If you want to find out what kind of distribution each instance defines and what modules (the network architecture) define it, just print them.

>>> print(p)
Distribution:
  p(x|z)
Network architecture:
  Generator(
    name=p, distribution_name=Bernoulli,
    var=['x'], cond_var=['z'], input_var=['z'], features_shape=torch.Size([])
    (fc1): Linear(in_features=64, out_features=512, bias=True)
    (fc2): Linear(in_features=512, out_features=512, bias=True)
    (fc3): Linear(in_features=512, out_features=784, bias=True)
  )

If you are working on the iPython environment, you can use print_latex to display them in the LaTeX compiled format.

p

Conveniently, each distribution instance can perform sampling over given samples, regardless of the form of the internal DNN modules.

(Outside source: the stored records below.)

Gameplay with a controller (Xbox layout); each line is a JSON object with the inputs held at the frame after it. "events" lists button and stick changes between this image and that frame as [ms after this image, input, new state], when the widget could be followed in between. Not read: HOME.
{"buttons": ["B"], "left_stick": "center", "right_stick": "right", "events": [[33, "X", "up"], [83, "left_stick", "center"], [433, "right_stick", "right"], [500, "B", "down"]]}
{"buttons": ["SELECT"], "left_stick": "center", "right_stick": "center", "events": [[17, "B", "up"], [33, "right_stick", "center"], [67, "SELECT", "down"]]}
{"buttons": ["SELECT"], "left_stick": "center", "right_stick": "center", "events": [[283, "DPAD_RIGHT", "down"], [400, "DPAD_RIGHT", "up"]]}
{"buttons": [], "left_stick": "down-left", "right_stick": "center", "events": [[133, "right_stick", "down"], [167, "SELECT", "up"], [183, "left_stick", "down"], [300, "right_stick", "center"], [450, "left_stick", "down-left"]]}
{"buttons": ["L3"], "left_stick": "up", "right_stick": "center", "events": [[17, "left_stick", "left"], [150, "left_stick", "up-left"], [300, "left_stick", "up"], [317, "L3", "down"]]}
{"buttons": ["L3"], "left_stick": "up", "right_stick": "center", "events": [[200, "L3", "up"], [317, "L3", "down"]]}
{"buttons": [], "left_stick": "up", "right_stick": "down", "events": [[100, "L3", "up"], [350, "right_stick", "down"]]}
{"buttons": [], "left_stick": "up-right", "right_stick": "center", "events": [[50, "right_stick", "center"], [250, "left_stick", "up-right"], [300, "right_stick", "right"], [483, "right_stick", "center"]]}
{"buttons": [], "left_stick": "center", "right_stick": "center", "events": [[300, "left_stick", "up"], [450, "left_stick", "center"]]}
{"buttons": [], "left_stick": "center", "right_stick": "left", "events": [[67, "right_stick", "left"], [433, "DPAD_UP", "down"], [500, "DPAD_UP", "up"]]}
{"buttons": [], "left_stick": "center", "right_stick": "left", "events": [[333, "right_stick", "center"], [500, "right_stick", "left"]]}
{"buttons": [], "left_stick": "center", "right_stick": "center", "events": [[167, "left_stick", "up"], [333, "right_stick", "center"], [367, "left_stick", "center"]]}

>>> samples_z = prior.sample(batch_n=1)
>>> print(samples_z)
{'z': tensor([[ 0.6084,  1.4716,  0.6413,  1.3184, -0.8930,  0.0603,  1.2254,  0.5910, ..., 0.8389]])}
>>> samples = p.sample(samples_z)
>>> print(samples)
{'z': tensor([[ 1.5377,  0.4713,  0.0354,  0.5013,  1.2584,  0.8908,  0.6323,  1.0844, ..., -0.7603]]),
 'x': tensor([[0., 1., 0., 1., 0., 0., 1., 1., 0., 0., 1., 1., 1., 1., ..., 0.]])}

As in this example, samples are represented in dictionary forms in which the keys correspond to random variable names and the values are their realized values.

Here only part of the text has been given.